--- Start of Data listing ---

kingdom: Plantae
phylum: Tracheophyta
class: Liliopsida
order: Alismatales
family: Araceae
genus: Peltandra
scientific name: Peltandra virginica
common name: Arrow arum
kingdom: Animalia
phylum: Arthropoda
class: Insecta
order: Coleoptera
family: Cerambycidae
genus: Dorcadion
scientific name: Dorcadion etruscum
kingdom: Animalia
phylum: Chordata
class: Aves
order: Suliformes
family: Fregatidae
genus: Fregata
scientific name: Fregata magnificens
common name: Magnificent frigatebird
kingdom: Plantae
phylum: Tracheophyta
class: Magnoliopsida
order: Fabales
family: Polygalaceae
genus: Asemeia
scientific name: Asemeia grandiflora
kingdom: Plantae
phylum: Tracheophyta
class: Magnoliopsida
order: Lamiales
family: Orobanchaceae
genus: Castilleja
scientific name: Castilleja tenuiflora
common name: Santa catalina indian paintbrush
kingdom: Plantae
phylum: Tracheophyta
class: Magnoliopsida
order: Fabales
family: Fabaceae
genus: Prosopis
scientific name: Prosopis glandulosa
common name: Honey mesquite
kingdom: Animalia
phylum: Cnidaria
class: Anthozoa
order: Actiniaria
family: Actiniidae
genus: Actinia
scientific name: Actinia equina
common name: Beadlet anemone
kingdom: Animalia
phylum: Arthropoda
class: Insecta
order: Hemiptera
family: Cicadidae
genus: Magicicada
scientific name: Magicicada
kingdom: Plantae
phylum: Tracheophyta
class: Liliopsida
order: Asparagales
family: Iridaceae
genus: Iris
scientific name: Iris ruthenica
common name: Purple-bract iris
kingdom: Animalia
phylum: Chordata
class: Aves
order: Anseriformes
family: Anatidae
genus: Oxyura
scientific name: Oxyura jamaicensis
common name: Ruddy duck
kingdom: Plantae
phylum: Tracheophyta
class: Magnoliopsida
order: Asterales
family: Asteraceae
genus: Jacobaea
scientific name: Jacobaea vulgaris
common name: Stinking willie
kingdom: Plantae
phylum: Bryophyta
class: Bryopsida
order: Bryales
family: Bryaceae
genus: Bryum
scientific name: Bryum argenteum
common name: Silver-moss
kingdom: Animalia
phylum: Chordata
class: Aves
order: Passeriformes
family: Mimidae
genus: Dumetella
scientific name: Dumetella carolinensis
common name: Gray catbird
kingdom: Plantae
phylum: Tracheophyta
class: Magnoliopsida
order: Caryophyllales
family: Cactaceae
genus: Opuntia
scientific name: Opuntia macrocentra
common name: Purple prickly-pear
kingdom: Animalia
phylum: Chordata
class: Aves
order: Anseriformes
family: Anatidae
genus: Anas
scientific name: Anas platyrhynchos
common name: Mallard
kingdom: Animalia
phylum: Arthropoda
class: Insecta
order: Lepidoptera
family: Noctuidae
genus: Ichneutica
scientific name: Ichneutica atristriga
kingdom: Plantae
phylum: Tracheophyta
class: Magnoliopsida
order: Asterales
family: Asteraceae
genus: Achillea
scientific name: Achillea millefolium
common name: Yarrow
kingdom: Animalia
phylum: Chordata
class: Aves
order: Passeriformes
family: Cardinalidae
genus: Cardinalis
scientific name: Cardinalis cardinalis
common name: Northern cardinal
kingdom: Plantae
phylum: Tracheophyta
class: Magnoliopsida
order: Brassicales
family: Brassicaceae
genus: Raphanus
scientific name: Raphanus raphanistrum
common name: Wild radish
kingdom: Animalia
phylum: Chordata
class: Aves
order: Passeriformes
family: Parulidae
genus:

--- End of Data listing ---

Aim of the task:
Convert the lines of the records from the line containing "genus: Opuntia" through the final line, both inclusive, into a Markdown table. Use the columns Row and Record line, number each line, and omit any blank lines.

Solution for this problem:
| Row | Record line |
|---|---|
| 1 | genus: Opuntia |
| 2 | scientific name: Opuntia macrocentra |
| 3 | common name: Purple prickly-pear |
| 4 | kingdom: Animalia |
| 5 | phylum: Chordata |
| 6 | class: Aves |
| 7 | order: Anseriformes |
| 8 | family: Anatidae |
| 9 | genus: Anas |
| 10 | scientific name: Anas platyrhynchos |
| 11 | common name: Mallard |
| 12 | kingdom: Animalia |
| 13 | phylum: Arthropoda |
| 14 | class: Insecta |
| 15 | order: Lepidoptera |
| 16 | family: Noctuidae |
| 17 | genus: Ichneutica |
| 18 | scientific name: Ichneutica atristriga |
| 19 | kingdom: Plantae |
| 20 | phylum: Tracheophyta |
| 21 | class: Magnoliopsida |
| 22 | order: Asterales |
| 23 | family: Asteraceae |
| 24 | genus: Achillea |
| 25 | scientific name: Achillea millefolium |
| 26 | common name: Yarrow |
| 27 | kingdom: Animalia |
| 28 | phylum: Chordata |
| 29 | class: Aves |
| 30 | order: Passeriformes |
| 31 | family: Cardinalidae |
| 32 | genus: Cardinalis |
| 33 | scientific name: Cardinalis cardinalis |
| 34 | common name: Northern cardinal |
| 35 | kingdom: Plantae |
| 36 | phylum: Tracheophyta |
| 37 | class: Magnoliopsida |
| 38 | order: Brassicales |
| 39 | family: Brassicaceae |
| 40 | genus: Raphanus |
| 41 | scientific name: Raphanus raphanistrum |
| 42 | common name: Wild radish |
| 43 | kingdom: Animalia |
| 44 | phylum: Chordata |
| 45 | class: Aves |
| 46 | order: Passeriformes |
| 47 | family: Parulidae |
| 48 | genus: |